Ramazan bu sene de gamlı ve yaslı geldi Bilad-i İslam’ a…
Neredeyse her sene mübarek ayı bir sıkıntıyla karşılıyor İslam alemi. Bosna, Filistin, Arakan, Afganistan, Pakistan, Somali, Sudan, Libya, Suriye ve bu sene de Mısır…
Bir türlü ağız tadıyla geçiremiyoruz/geçirtmiyorlar bu mübarek ayı.
Ölüm, kan, gözyaşı ve elem; İslam beldelerinin ortak kaderiymiş gibi kol geziyor adım adım…
“Hasta Adam” Osmanlı yıkılalıdan beri dünya Müslümanlarının yüzü bir türlü gülmedi. Çeşitli entrikalarla Payitaht alaşağı edildikten sonra İslam topraklarında zulüm ve ölüm ayyuka çıktı.
Irkçılık mikrobuyla insanları hasta eden, sonra da bu marazla gıdım gıdım Devlet-i Aliye’ yi parçalayan batı/emperyalizm, hedefine ulaşmış olmanın derin sularında özgürce yüzmektedir. Bu o kadar sınırsız ve sorumsuz bir özgürlük ki;
Yeri geliyor keyfi için binlerce, on binlerce Müslümanın ölmesine seyirci kalıyor. Bazen “sizi biz koruruz” diyerek Müslümanlar’ ın ellerindeki silahları alıp (Srebrenitsa’ da olduğu gibi) onları açık hedef olarak öldürtüyor, kimi zaman da suni olarak oluşturdukları farklı gruplara, ürettikleri silahları satarak elde ettikleri sınırsız karlarla, kan doldurulmuş kadehlerini bir vampir gibi keyiflice yudumluyorlar.
Ya Müslümanlar…
Siyonizmin oyununa geleliden beri, paramparça ve perişan bir vaziyetteler. Ölüyorlar, yaralanıyorlar, işkence görüyorlar…
Yetimler, öksüzler, dullar ve feyad-u figanlar…
Ah nerede o Osmanlı? Gelse de adaletiyle ve nizamıyla; niza verse aleme yeniden…
Ne kadar da çok arıyoruz Müminler’ in halifesini. Tek elden, tek dilden ve yek vücut… Kendi sorunlarımızı çözeceğimiz, inatlaşana dersini vereceğimiz İslam Birliği ne zaman kurulacak acep?
Kan emicileri, sömürücüleri ne zaman tokatlayıp evlerine yollayacağız?

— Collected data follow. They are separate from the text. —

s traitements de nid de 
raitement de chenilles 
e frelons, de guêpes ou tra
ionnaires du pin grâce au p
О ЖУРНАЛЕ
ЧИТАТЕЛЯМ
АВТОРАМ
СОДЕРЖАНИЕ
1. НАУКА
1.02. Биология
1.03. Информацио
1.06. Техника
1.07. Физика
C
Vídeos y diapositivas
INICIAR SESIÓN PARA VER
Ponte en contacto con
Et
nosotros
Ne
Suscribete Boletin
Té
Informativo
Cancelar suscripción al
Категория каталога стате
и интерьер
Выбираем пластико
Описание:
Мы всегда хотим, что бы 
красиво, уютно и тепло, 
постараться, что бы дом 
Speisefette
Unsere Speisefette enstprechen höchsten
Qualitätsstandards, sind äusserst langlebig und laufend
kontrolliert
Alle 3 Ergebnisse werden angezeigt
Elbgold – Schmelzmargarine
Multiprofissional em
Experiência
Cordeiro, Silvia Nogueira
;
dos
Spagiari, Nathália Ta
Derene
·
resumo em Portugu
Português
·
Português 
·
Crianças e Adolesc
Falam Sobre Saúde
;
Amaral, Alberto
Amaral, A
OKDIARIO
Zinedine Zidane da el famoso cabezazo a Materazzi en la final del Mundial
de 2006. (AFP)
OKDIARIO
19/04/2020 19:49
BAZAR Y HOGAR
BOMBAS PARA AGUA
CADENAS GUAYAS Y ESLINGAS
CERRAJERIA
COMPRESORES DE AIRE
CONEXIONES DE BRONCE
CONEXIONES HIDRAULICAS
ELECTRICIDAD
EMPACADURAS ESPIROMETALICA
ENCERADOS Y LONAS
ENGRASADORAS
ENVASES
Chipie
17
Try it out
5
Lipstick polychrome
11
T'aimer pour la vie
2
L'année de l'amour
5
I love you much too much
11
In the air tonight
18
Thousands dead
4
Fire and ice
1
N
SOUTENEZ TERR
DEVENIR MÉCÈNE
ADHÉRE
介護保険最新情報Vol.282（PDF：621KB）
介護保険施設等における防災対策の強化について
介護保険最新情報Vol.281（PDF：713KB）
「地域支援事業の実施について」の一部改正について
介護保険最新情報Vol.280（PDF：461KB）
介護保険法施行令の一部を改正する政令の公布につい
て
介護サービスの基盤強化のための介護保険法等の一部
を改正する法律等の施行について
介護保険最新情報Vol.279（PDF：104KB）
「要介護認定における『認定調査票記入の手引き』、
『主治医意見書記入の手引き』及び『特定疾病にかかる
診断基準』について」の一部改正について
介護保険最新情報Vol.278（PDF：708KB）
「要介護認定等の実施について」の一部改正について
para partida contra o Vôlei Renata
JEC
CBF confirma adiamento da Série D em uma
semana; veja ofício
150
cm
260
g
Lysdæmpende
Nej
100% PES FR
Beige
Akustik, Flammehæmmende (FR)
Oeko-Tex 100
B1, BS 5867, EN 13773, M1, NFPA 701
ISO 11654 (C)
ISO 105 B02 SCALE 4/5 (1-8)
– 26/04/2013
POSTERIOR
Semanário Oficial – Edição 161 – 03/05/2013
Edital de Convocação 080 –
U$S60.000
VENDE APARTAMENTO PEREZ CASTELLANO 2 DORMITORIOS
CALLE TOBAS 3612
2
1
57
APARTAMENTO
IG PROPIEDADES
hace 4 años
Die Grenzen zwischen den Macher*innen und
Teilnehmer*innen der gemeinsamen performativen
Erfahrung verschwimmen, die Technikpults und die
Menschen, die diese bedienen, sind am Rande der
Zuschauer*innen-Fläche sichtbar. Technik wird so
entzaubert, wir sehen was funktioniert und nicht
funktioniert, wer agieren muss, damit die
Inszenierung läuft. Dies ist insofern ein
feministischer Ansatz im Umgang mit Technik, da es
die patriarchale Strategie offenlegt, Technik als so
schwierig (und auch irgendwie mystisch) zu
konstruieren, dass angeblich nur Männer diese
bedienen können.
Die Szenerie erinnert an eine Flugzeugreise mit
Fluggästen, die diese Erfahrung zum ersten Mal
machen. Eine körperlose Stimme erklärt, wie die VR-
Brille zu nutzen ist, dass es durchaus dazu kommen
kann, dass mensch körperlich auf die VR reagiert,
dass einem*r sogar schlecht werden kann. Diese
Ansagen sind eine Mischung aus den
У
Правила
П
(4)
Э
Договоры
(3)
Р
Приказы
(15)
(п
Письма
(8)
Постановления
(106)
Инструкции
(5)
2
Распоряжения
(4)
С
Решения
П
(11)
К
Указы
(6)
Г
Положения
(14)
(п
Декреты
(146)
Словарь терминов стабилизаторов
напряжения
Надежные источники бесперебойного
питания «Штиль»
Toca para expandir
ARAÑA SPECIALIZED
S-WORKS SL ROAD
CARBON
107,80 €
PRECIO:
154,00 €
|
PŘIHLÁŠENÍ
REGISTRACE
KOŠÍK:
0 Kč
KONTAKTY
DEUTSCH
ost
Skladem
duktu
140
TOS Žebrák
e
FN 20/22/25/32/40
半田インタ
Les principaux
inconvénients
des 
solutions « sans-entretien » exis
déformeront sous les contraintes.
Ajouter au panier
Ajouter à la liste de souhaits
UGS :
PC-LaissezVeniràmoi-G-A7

Ümmet-i Muhammed sahipsiz kaldı dostlar!
Müminler birbirini acımasızca katlediyor ve kimse sesini çıkaramıyor. Gözlerimizi batıdan ve okyanus ötesinden gelecek bir açıklamaya dikmiş bekliyoruz naçar…
Efendilerin keyifleri olursa, sarhoşluk hallerinden ayıkabilirlerse eğer…
Petrol kuyularındaki hisselerini artırabilirlerse…
Yeni sömürü alanları oluşturma ihtimali görünürse ufukta…
Bir uşak daha bulup onu biteviye kullanma imkanını yakalayabilirlerse…
Ya da İsrail’ den bir göz işareti gelirse…
“Akıllı olun, ayrılın bakayım!” diyerek kavgayı bitirip, çullanacaklar ganimetlere…
Ama inşallah bu böyle gitmeyecek. Bir ışık görünüyor Afrika’ da kahpe planları bozmaya namzet.
Mısır’ da Müminler şu Ramazanda sabahlara kadar sokaklarda; bir hurma, bir lokmayla sahur yaparak oruç tutuyorlar. “Artık uşak olmayacağız” diyerek haykırıyorlar.
Rabbimiz Bakara 186’ da şöyle buyuruyor “Kullarım sana Beni sorarlarsa, bilsinler ki Ben, şüphesiz onlara yakınım. Benden isteyenin, dua ettiğinde duasını kabul ederim. Artık onlar da davetimi kabul edip Bana inansınlar ki doğru yolda yürüyenlerden olsunlar.”
Dostlar! Duaların kabul olunduğu, niyazların çevrilmediği şu saatlerde el açıp gönülden dua edelim Müslümanlara ve tüm mazlumlara… 09.07.2013
MERHABA ABDULBAKİ KARDEŞİM YAZINI OKUDUM HAKLISIN EVET AMA BİR NOKSAN VAR BENCE UNUTTUĞUN VEYA AKLINIZDAN ÇIKARDIĞINIZ KERKÜK TÜRKMENLERİ HERGÜN ÖLDÜRÜLDÜĞÜ ÇİNDE YILLARCA ZÜLÜM GÖREN TÜRKİSTAN TÜRKLERİ BUNLAR HİÇ VİJDANINIZI SIZLATMIYORMU KALEME ALAMIYORSUNUZ…? SEVGİLER SELAMLAR.